As all three wiggled into place, Gen spoke, “Are you sure that you can
carry all of us Chadwick? I do not mean to insult you, but the horses back home
are larger than you, and can usually only take two people,” she asked
“This is no concern for Chadwick,” Fiona answered for him, hoping to avert
another braying session. “Donkeys are much more intelligent than horses, and
pound-for-pound, can carry much more weight. Plus, Chadwick comes from one of
the bravest, strongest, and most intelligent donkey families known. Chadwick
himself is thought by many to be the strongest of them all,” Fiona shared.

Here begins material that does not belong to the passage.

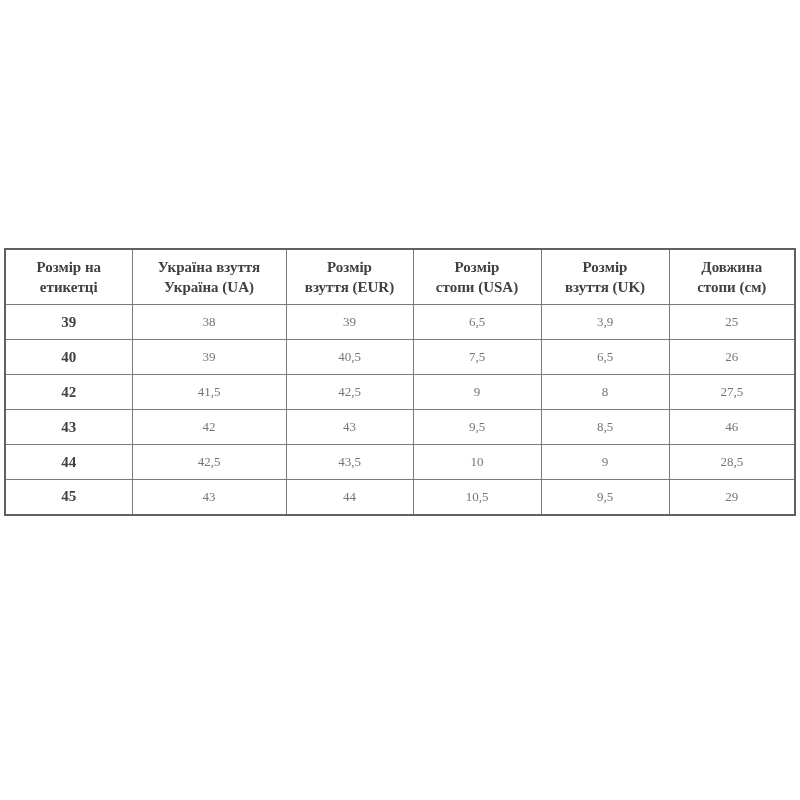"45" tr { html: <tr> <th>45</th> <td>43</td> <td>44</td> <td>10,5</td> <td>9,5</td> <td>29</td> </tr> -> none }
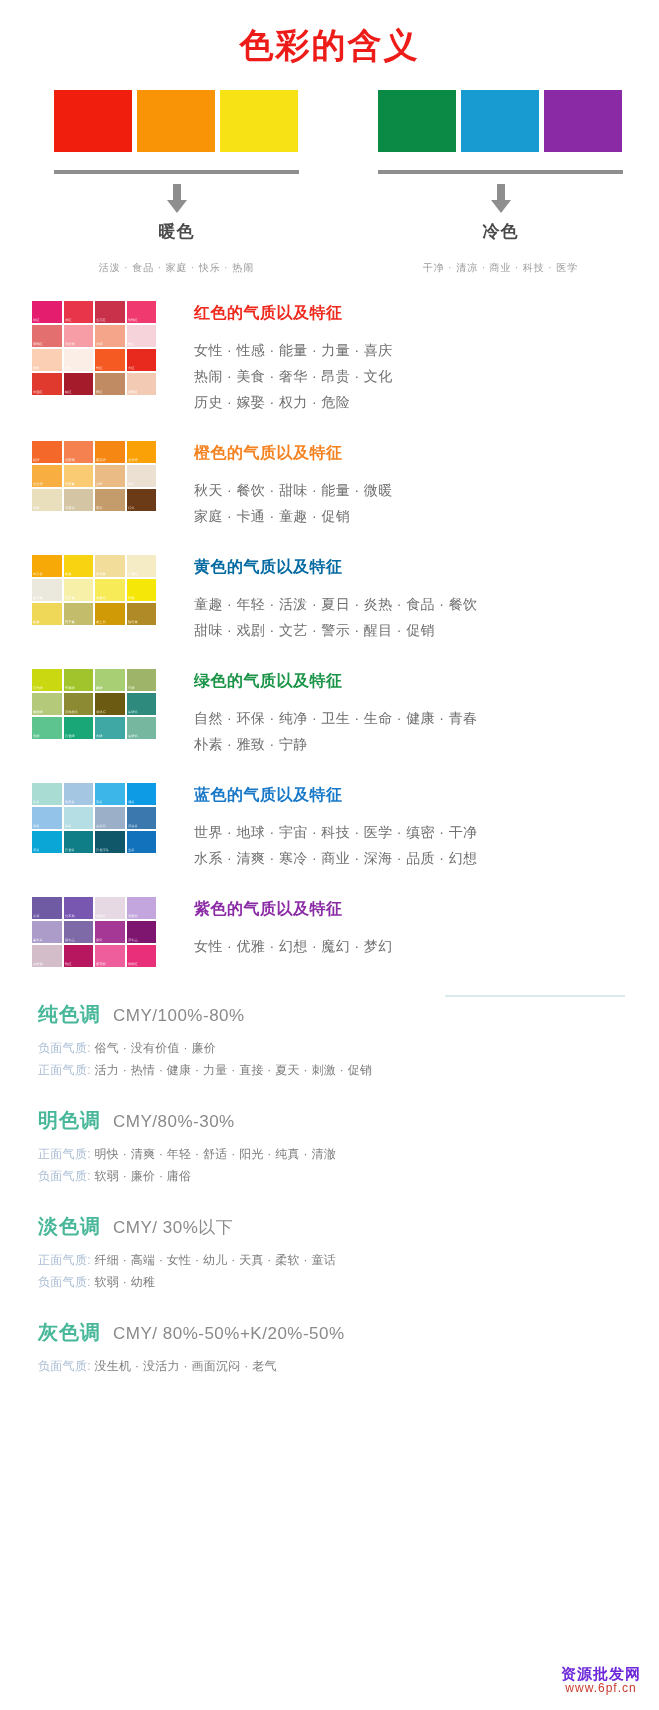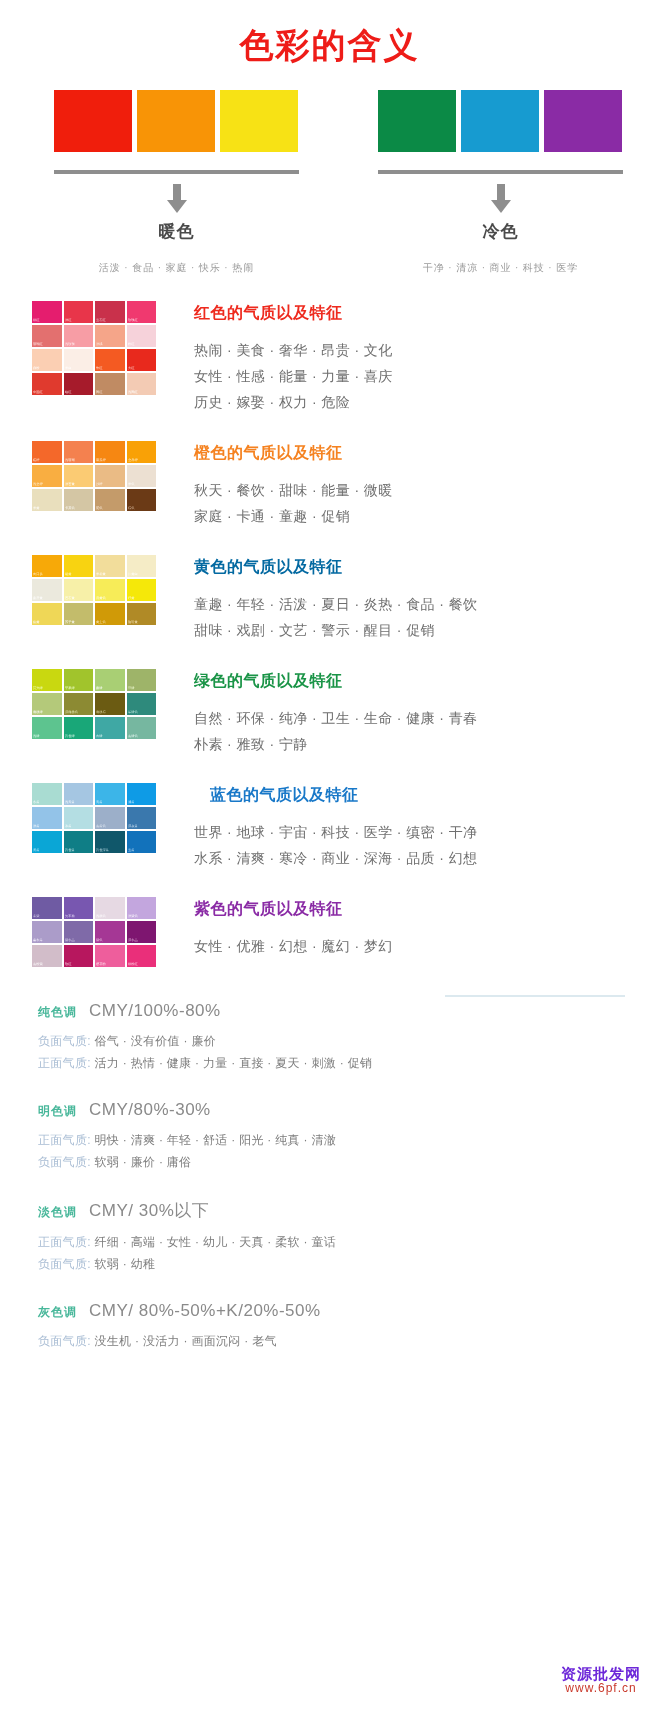"热闹 · 美食 · 奢华" div.hue-line { order: before "女性 · 性感 · 能量" -> after "女性 · 性感 · 能量" }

After everyone was seated comfortably they took flight. With very little
effort on the part of Chadwick, they lifted off the ground and Ray asked,
“Fiona, I remember you saying that we would travel invisibly. Are we invisible
“Thanks for reminding me Ray. Chadwick, please make us invisible to the
human eye.” Fiona seemed assured they were invisible and she spoke loudly as
the wind whipped through their hair, “Now, we’re invisible Ray.”
Sure enough, Gen and Ray, their legs astride Chadwick’s strong, small
back, looked toward the ground and saw NOTHING!
“How is this happening?” Ray asked, yelling to compensate for the loud roar
of the air passing quickly by the flying quartet.
“I’ll explain later, Ray” Fiona answered, smiling.
The ground fell beneath them, and lost in their own worried thoughts, the
wind blew over the blonde-haired, freckle-faced teenagers; two regular kids who
were about to begin the adventure of a lifetime.